Dan juga dalam Surat Ali ‘Imran ayat 85 Allah menerangkan:

 

Artinya:

“Dan barang siapa mencari selain agama Islam untuk ia peluk, maka sekali-kali tidak akan diterima darinya dan dia di akhirat termasuk orang-orang yang merugi”

Permata yang ke tiga kata Rasulullah adalah malu. Malu merupakan sifat yang dikembangkan oleh agama untuk mengendalikan perilaku manusia, yang dapat membedakan kita dengan hewan ataupun setan. Oleh karena itu, Ibnu Hajar Al-Asqalani membagi malu menjadi dua, yakni haya’un nafsiyun dan haya’un imaniyun. Haya’un nafsiyun adalah rasa malu yang diberikan Allah pada setiap manusia, seperti rasa malu memperlihatkan auratnya dan sejenisnya. Sifat ini tidak diberikan pada hewan.

Sementara haya’un imaniyun adalah sifat malu yang hanya diberikan pada orang mukmin yakni sifat malu yang terintegrasi dengan akal sehingga mereka mampu menggunakan akalnya untuk memahami perintah dan larangan Allah.

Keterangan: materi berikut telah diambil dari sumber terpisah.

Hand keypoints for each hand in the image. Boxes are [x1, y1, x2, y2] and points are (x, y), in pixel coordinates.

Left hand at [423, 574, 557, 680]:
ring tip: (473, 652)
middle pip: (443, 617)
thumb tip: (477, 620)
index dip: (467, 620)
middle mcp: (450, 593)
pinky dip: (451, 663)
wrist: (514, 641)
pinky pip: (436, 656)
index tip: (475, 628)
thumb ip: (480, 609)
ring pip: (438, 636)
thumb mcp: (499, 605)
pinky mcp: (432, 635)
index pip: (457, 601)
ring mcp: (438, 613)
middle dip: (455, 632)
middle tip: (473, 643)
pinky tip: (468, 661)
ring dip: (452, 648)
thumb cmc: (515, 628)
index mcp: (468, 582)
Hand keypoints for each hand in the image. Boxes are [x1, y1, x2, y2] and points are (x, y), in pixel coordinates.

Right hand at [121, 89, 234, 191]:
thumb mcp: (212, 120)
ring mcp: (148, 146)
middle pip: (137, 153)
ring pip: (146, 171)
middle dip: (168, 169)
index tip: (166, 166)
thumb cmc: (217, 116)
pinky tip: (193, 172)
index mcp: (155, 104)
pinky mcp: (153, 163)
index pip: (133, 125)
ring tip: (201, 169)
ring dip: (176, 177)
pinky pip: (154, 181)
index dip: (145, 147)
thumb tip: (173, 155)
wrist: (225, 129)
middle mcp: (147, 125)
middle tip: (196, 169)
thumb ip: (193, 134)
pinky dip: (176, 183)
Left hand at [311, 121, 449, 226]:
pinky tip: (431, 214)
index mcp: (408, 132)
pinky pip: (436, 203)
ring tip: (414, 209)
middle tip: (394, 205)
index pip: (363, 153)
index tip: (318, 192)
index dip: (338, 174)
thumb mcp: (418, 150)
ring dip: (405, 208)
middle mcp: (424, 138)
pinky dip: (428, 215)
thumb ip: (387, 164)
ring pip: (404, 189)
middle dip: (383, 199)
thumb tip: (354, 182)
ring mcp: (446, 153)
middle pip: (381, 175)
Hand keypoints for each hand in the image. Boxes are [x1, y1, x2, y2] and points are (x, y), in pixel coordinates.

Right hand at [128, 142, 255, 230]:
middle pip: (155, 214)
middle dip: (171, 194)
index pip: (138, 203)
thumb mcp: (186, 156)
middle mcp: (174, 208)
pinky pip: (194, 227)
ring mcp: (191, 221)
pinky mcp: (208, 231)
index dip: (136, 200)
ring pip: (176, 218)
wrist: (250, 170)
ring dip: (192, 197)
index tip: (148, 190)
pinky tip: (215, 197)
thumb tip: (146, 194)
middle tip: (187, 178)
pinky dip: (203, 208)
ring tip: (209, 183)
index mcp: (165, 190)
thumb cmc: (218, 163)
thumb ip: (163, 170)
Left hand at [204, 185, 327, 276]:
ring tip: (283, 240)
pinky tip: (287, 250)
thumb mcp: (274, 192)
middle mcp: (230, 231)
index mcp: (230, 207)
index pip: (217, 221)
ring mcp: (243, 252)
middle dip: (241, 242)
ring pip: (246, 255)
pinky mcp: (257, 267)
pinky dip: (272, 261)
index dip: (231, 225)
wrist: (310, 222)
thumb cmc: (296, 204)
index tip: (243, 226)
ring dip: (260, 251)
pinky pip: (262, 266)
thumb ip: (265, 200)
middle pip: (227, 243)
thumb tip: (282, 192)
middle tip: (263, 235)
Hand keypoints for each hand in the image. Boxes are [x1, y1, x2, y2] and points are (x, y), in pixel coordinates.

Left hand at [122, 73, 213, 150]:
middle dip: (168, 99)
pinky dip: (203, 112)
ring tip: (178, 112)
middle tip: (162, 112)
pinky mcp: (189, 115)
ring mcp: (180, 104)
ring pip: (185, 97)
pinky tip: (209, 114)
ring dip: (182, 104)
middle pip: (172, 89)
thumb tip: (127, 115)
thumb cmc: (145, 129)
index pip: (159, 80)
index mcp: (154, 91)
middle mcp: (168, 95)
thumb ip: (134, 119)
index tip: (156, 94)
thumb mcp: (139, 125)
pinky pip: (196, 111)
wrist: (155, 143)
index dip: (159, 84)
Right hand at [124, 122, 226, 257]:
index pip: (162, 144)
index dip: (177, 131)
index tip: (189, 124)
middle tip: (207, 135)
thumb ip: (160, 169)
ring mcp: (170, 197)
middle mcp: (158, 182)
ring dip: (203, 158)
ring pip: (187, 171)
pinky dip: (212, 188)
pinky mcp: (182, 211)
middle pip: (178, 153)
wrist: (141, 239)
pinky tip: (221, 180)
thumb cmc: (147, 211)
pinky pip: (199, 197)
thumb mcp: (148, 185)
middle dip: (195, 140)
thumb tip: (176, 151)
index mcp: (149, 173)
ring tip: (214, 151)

Karena itu, wajar jika Rasulullah pernah memberikan nasihat kepada sahabatnya dengan mengatakan:

  اَلْحَيَاءُ مِنَ الْاِيْمَانِ

 “Malu itu sebagian dari iman.”

Malu untuk berbuat maksiat, malu meninggalkan perintah agama, malu tidak berbuat baik dan lain sebagainya. Namun kenyataannya, kini kita sedang berada di sebuah zaman, yang menunjukkan sebagian manusia sudah benar-benar tidak punya rasa malu, bahkan lebih sesat dari binatang, aurat saja bahkan sudah dipertontonkan dengan menggunakan kecanggihan teknologi, harga diri dijual menjadi ajang komoditi, praktik korupsi, penipuan merajalela dan lain sebagainya. Kemana hilangnya rasa malu pelaku kebiadaban moral saat ini?

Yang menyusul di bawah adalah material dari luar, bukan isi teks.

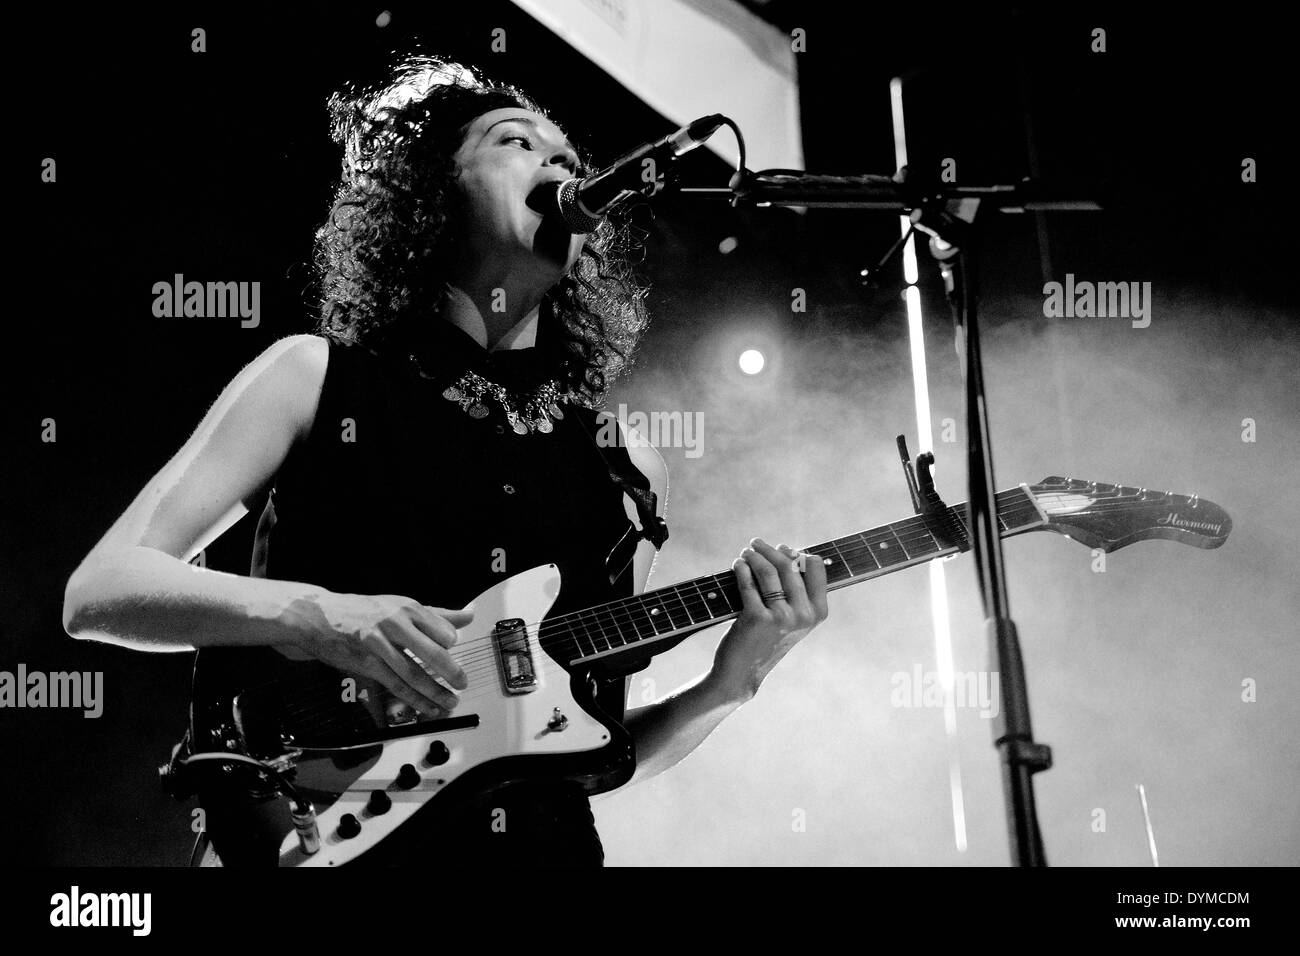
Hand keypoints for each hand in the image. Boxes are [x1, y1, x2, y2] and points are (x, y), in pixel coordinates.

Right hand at [277, 592, 471, 718]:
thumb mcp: (400, 605)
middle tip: (463, 683)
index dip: (453, 644)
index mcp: (408, 608)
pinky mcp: (367, 664)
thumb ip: (436, 614)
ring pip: (414, 674)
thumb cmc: (364, 611)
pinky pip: (396, 685)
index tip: (458, 655)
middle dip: (451, 672)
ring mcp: (380, 645)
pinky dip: (414, 699)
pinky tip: (427, 707)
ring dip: (435, 692)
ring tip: (450, 701)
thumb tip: (468, 615)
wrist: (321, 618)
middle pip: (432, 652)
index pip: (442, 630)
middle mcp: (395, 624)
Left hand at [711, 538, 828, 700]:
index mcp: (818, 613)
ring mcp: (781, 617)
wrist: (743, 673)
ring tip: (745, 553)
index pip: (816, 567)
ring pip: (768, 571)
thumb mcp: (792, 620)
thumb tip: (788, 550)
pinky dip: (741, 569)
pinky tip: (738, 565)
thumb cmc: (766, 640)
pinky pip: (748, 582)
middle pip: (789, 564)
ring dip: (754, 556)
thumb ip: (796, 590)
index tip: (784, 549)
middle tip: (755, 543)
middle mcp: (804, 615)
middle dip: (770, 549)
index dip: (798, 553)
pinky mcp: (757, 618)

Maasyiral Muslimin rakhimakumullah.

Permata yang terakhir yang dimiliki manusia adalah amal shalih, yakni perbuatan yang patut dan baik menurut kaidah agama. Amal shalih adalah buah dari kemampuan kita memahami agama, menjalankan perintah agama, serta kemampuan kita mengendalikan sikap dalam kehidupan. Banyak orang mampu memahami agama atau mengerti ilmu agama, tetapi tidak mampu mengendalikan syahwat dan nafsunya, sehingga ia tidak memiliki rasa malu, maka ia hanya bisa melakukan sesuatu yang hanya berorientasi pada kebutuhannya yang kadang merugikan orang lain.

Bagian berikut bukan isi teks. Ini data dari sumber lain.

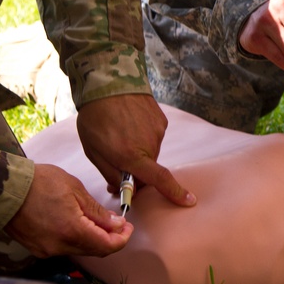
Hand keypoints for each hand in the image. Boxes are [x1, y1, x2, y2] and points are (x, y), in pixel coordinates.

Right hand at [5, 163, 132, 257]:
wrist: (4, 189)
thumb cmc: (40, 183)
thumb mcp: (75, 190)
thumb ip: (97, 212)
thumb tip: (116, 225)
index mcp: (72, 231)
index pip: (106, 246)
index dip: (122, 239)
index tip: (128, 229)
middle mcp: (59, 247)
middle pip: (94, 251)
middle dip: (109, 239)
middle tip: (118, 225)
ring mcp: (46, 250)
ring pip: (79, 250)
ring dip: (93, 239)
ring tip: (98, 221)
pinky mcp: (36, 248)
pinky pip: (63, 248)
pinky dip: (76, 239)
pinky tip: (78, 225)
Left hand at [76, 94, 195, 207]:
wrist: (108, 82)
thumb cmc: (96, 118)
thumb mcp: (94, 151)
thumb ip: (111, 173)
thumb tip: (124, 188)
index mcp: (131, 156)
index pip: (159, 180)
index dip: (174, 192)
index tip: (189, 200)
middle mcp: (149, 145)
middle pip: (149, 168)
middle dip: (136, 170)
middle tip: (116, 158)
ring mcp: (158, 131)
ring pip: (150, 152)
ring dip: (139, 150)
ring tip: (120, 134)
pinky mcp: (161, 120)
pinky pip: (154, 136)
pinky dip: (143, 135)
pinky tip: (129, 124)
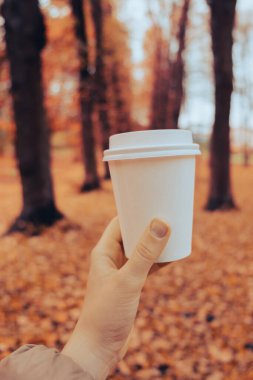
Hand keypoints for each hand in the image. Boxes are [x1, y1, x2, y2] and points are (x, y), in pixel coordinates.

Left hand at [62, 217, 169, 379]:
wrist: (99, 347)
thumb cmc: (106, 313)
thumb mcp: (128, 280)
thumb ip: (144, 253)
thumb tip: (161, 223)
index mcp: (103, 252)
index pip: (119, 223)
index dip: (134, 211)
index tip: (153, 202)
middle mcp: (111, 259)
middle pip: (131, 235)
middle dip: (148, 226)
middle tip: (168, 217)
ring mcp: (121, 273)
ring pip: (140, 251)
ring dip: (154, 244)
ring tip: (173, 233)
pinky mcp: (129, 286)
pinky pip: (145, 267)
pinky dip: (157, 261)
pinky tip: (172, 257)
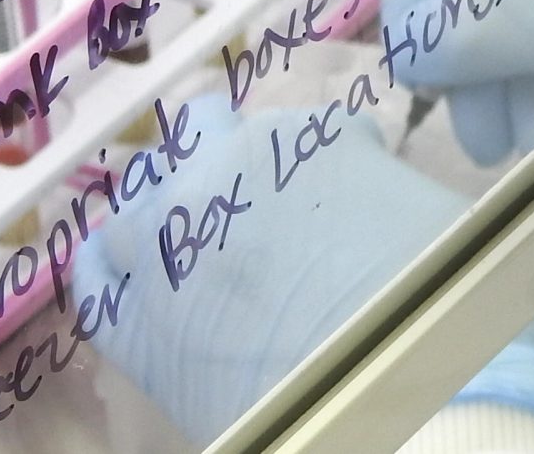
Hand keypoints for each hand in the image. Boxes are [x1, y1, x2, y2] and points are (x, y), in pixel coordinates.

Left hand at [76, 104, 533, 449]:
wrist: (386, 404)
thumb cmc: (436, 309)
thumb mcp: (431, 214)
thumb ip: (381, 182)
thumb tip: (365, 183)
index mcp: (301, 140)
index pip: (301, 129)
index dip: (323, 162)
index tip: (342, 193)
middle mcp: (218, 172)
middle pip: (206, 130)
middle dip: (232, 156)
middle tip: (265, 207)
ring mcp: (164, 245)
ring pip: (143, 192)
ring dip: (170, 202)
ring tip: (198, 240)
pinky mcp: (133, 323)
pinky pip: (96, 274)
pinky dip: (114, 265)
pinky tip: (134, 271)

Contoh sederhana yang dapat kita amati dalam kehidupan sehari-hari, betapa banyak orang pandai agama tetapi tidak mampu mengendalikan diri, sehingga ia bukan mengamalkan ilmu agama, namun hanya memperalat atau mengatasnamakan agama untuk mengambil keuntungan guna kepentingan pribadi atau kelempoknya. Maka akibat yang timbul dari itu bukan amal shalih tetapi justru maksiat. 

Maasyiral Muslimin rakhimakumullah.

            Demikianlah khutbah singkat ini mudah-mudahan memberi manfaat bagi khatib sendiri dan bagi kita semua.